Al abrir El cuaderno gris es mucho lo que puede asombrar al lector: una conversación cazada al vuelo en un café; una sentencia (casi un aforismo) oída o pronunciada como por casualidad, capaz de condensar el sentimiento de toda una época; la sucinta y emotiva descripción de un paisaje; descarnados apuntes de crítica literaria; un afilado juicio político, hilvanado en medio de consideraciones sobre el tiempo, la higiene, la salud, las mujeres o la gastronomía. Todo esto y mucho más contiene el dietario que Josep Pla (nace en Palafrugell, 1897, muere en Llofriu, 1981) escribió entre marzo de 1918 y noviembre de 1919, siendo un joven estudiante de Derecho al que el cierre de la universidad, a causa de una gran epidemia de gripe, obliga a interrumpir sus estudios en Barcelona y regresar a su pueblo natal, donde se entretiene, con constancia de grafómano, en escribir sus impresiones sobre el día a día en un cuaderno gris. Observador minucioso, Pla proyectará a posteriori sobre sus apuntes de juventud, laboriosamente reelaborados, toda una vida de corresponsal El cuaderno gris acaba justo antes de que el joven Pla parta hacia París, el primero de sus destinos en el extranjero, ya sea en Francia tras el fin de la guerra, en Roma durante el despunte del fascismo o en el Madrid de la Segunda República.

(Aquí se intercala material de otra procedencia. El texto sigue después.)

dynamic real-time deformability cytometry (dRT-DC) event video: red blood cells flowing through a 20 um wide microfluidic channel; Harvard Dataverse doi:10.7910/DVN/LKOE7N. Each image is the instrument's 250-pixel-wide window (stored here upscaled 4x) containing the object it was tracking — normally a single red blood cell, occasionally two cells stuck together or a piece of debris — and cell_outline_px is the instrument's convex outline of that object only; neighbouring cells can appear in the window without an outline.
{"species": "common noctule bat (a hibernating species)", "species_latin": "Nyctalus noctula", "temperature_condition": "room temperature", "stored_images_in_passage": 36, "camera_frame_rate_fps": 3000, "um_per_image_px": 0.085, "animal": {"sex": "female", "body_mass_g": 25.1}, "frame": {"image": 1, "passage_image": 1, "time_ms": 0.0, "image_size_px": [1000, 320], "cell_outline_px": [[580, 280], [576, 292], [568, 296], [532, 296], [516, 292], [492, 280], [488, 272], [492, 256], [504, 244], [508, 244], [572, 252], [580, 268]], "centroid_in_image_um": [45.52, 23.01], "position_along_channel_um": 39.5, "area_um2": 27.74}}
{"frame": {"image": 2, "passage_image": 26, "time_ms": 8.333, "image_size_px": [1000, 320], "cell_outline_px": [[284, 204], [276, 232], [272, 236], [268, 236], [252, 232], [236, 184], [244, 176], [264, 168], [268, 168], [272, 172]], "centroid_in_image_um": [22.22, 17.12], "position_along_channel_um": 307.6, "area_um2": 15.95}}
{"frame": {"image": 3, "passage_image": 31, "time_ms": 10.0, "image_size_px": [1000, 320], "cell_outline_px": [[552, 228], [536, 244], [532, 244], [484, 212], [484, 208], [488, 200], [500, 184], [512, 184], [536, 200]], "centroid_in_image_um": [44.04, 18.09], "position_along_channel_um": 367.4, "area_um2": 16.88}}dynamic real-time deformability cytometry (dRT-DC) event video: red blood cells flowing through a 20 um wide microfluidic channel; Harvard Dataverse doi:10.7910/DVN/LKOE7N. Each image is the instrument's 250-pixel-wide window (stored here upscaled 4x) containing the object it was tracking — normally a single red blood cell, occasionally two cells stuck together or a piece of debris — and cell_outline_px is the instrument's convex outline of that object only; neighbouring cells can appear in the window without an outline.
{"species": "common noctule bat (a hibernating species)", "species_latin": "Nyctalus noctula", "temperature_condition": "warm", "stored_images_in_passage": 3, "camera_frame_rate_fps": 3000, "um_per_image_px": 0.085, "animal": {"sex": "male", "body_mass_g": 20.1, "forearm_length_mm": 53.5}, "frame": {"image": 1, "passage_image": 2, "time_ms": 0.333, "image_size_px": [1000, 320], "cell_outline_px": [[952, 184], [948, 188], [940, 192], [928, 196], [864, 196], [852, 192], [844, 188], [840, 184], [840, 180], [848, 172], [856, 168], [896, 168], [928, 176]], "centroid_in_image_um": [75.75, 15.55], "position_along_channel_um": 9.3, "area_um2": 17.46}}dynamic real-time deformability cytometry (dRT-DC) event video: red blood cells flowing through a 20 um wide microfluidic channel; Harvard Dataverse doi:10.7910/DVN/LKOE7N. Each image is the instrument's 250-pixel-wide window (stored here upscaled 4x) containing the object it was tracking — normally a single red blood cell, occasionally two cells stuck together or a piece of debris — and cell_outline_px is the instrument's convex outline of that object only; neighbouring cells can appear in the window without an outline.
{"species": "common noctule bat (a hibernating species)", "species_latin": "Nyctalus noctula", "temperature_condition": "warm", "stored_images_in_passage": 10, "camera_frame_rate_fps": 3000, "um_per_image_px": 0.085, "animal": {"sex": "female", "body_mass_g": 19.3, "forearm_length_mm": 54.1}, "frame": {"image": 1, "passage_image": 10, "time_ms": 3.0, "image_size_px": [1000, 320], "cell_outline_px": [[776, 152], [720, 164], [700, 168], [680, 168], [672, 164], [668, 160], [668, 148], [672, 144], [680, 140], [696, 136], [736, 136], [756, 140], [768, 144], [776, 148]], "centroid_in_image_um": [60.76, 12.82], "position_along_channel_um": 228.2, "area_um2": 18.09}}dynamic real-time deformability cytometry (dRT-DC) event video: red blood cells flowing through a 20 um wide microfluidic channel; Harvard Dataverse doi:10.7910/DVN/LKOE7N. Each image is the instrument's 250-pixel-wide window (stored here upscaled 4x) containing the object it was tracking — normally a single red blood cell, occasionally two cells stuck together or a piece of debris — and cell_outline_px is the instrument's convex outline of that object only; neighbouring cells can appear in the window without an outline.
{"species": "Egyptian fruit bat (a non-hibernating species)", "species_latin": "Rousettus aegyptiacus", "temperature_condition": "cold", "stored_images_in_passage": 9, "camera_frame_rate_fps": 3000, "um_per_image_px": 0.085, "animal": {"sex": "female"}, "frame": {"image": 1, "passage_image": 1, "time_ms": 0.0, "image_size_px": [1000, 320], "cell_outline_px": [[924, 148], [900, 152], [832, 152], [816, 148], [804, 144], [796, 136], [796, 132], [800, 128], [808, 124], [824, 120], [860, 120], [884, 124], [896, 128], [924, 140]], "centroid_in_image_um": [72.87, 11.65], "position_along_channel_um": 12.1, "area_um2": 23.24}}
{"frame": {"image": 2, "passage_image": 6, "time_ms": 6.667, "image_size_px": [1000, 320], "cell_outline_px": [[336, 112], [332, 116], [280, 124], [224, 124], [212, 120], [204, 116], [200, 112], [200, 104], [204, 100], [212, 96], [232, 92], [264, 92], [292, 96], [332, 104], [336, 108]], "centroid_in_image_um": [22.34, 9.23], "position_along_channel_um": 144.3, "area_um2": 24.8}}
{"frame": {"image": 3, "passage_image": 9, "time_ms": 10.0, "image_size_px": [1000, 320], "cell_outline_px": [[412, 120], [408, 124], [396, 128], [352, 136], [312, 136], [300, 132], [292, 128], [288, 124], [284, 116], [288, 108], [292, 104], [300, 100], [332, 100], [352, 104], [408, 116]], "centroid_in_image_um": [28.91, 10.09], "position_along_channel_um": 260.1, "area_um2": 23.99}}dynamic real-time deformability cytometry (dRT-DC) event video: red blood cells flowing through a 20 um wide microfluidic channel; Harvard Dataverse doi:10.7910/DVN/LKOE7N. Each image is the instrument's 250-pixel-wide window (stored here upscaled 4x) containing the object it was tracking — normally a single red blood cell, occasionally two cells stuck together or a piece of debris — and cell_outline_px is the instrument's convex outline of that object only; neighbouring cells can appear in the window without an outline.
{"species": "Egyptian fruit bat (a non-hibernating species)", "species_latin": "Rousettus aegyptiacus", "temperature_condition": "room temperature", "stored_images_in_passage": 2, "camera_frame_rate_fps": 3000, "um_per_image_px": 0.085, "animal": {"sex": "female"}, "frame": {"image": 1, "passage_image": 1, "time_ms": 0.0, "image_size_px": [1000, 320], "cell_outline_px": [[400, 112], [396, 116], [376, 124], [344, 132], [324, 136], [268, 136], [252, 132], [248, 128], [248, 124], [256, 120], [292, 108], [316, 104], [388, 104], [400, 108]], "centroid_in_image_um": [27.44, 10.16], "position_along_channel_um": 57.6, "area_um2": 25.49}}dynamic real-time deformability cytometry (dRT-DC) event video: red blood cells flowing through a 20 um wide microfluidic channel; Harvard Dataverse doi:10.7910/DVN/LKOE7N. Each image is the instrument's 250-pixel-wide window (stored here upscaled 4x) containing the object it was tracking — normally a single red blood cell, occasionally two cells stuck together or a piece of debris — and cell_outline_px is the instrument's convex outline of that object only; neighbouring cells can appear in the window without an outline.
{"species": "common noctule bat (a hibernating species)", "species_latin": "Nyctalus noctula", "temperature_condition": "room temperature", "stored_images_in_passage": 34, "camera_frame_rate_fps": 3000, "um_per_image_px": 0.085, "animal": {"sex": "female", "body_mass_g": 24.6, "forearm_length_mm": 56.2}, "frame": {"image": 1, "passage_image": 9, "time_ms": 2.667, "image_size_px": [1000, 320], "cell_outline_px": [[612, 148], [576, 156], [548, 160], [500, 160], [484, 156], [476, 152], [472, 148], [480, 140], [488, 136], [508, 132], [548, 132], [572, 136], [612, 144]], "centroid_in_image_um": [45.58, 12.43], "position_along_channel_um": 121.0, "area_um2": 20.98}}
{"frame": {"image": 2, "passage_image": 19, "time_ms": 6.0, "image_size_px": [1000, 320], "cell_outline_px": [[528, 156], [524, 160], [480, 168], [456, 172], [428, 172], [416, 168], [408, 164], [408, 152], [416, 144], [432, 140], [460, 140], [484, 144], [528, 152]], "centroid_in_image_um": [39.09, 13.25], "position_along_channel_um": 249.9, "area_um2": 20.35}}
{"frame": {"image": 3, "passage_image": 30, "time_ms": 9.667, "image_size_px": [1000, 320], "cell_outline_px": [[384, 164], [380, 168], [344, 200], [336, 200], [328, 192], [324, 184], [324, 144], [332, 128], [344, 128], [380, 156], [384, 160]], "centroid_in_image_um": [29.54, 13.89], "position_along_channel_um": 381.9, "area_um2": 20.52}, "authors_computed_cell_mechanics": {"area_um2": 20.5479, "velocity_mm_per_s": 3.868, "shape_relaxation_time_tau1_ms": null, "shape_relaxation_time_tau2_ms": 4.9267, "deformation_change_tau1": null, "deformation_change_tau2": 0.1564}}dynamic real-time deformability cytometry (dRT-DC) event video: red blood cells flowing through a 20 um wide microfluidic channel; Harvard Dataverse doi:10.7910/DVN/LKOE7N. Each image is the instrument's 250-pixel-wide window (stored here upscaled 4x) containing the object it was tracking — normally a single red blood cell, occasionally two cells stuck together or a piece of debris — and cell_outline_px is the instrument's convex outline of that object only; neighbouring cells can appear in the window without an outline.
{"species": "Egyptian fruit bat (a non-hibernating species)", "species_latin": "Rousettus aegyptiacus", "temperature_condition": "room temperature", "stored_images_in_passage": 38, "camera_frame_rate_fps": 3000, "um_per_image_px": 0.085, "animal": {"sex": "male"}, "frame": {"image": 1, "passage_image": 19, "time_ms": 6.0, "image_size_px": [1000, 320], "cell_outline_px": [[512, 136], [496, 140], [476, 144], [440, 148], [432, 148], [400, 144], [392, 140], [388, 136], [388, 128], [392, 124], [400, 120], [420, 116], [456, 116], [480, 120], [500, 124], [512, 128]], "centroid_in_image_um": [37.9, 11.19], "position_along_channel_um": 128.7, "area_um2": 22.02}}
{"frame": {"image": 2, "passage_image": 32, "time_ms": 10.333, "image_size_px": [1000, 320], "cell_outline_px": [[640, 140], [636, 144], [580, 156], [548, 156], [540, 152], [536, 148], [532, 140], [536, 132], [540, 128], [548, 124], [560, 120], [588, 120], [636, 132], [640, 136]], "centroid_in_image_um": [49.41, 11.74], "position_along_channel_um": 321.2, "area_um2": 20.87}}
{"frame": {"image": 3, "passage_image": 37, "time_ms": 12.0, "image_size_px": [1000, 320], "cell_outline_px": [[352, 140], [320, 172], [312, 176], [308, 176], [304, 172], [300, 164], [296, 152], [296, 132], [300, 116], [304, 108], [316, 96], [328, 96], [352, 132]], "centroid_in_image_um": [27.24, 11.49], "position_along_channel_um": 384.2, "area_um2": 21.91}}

Tras un período retirado de la vida pública, en los años cincuenta retoma los viajes por el mundo a instancias de Josep Vergés, histórico editor de Pla en Destino, quien también le convencerá para editar su obra completa, 46 volúmenes que se abrirán en 1966 precisamente con este libro.
Traducido años después al castellano por Dionisio Ridruejo y su mujer, Gloria de Ros, El cuaderno gris llega hoy hasta nosotros revisado por Narcís Garolera, catedrático de Filología Catalana de la Universitat Pompeu Fabra, y vuelve, así, a lucir como lo concibió Pla: un libro de vida que es también valioso testimonio de una época y el mejor exponente de la obra de uno de los más grandes de la literatura catalana.